Bugeater Foods, in the NMotion accelerator program in Lincoln, Nebraska, came into existence less than 9 months ago, with the idea of cricket- (yes, the insect) based health supplement products, and they have been sprinting ever since.
You can already find their product on the shelves of the local HyVee and in the latest Bulu Box health and nutrition discovery box.
“It goes from pure joy to terror as you realize what you’re doing,” said Bugeater Foods Co-founder Kelly Sturek. “I think to myself, ‘Oh my God, we’re in Bulu Box. Oh my God, we’re in Hyvee. What the hell are we going to do next?”
Will it blend?
With the speed and confidence in which the group is carrying itself, some might assume that the leaders of this group are seasoned veterans with years of entrepreneurial experience, but they would be wrong. Bugeater Foods’ founders, Juliane Kopf, Kelly Sturek and Alec Wiese, are all under 24 years of age.

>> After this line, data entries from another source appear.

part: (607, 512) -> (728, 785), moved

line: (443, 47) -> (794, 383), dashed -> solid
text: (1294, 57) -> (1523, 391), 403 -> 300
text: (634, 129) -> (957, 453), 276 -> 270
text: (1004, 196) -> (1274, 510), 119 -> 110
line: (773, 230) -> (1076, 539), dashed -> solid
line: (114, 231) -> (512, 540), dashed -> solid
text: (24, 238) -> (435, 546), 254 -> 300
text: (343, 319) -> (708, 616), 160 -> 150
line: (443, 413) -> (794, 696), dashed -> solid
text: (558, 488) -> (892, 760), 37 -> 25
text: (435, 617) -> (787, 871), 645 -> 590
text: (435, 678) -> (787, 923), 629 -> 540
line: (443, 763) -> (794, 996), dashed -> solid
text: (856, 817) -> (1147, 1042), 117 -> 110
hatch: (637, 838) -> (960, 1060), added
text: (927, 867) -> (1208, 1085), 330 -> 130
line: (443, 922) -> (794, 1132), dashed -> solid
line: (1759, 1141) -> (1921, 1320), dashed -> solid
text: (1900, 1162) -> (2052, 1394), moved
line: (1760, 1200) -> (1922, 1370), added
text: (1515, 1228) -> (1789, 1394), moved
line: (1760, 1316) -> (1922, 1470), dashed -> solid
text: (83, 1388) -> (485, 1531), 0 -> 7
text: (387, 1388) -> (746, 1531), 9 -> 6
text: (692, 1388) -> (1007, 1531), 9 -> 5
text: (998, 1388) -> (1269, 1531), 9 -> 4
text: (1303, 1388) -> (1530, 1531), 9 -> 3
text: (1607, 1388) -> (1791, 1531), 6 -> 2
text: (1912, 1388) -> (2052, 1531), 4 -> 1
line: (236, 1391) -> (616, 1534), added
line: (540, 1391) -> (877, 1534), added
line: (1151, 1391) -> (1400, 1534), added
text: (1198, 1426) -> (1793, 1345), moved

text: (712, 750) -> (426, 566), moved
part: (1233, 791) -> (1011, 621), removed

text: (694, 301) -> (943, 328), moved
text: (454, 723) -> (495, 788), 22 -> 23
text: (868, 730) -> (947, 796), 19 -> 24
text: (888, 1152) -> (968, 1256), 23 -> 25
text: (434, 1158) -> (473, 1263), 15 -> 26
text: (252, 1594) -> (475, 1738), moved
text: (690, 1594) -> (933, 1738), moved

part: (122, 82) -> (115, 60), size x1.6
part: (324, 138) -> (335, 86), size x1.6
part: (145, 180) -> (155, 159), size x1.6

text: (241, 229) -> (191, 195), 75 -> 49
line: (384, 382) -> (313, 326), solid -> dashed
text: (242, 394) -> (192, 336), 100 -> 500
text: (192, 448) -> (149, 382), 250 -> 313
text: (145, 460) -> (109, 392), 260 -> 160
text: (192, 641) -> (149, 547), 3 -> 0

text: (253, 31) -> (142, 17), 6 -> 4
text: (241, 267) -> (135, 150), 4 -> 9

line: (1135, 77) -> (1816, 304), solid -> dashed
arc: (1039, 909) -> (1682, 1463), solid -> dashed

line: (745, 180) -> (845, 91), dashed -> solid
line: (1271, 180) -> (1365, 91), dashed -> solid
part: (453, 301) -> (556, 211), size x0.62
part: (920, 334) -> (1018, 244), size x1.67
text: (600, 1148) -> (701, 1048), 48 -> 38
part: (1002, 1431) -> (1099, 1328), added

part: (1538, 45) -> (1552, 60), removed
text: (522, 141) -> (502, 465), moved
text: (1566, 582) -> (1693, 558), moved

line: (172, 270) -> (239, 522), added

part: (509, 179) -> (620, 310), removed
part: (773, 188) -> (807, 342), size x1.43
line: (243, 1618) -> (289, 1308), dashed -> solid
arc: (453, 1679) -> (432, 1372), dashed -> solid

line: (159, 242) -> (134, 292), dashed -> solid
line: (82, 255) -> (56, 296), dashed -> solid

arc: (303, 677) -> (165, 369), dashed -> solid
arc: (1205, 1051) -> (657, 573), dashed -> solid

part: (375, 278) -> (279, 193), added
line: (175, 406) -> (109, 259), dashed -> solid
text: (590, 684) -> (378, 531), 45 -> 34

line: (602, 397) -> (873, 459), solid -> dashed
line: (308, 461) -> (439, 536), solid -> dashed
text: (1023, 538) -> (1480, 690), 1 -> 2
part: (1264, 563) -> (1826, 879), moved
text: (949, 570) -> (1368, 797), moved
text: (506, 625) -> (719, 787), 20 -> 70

“Alec and I were having cheap tacos one night, and we were wondering why the tacos were so cheap. I was like, ‘Well, it should be insects,’” said Sturek. “We tried to make our own first product in a blender with some crickets we found from Thailand, and then we found out that we were terrible at making products on our own.”
After some failed attempts, Sturek and Wiese teamed up with Kopf who they met through the University of Nebraska Food Science Club.
“Juliane had already been working with cricket protein for 3 years at the R&D lab and working with the main supplier for all of the cricket flour,” said Sturek said of Kopf who responded to a message they had sent to the club. “And I told her, ‘You’re onboard, let’s go.'”
Changing consumer perception
With NMotion’s Demo Day just around the corner on July 28th, Bugeater Foods is confident but still can’t shake their youthful nerves.
“Oh yeah, we’re a bit nervous. It’s 500 people from the Midwest coming in and watching us. I feel like there is some expectations of us. It’s like the beginning of being a real company,” said Sturek.
Nerves aside, Sturek and his co-founding partners have no doubts about their products and their company’s future.
“We’ve seen a lot of different food items in the past 10 years come about, and the spread of information helps that consumer perception increase. Like kale and quinoa,” said Sturek when asked about the uphill battle getting people to consume bugs. “People eat snails. Lobster 200 years ago was considered a cockroach, vermin, and now it’s a modern delicacy. It’s all because of consumer perception.”
Bugeater Foods hopes to change people’s perceptions, starting with the crowd at the Rococo Theatre in Lincoln, NE on July 28th. This year’s keynote speaker will be Paul Singh.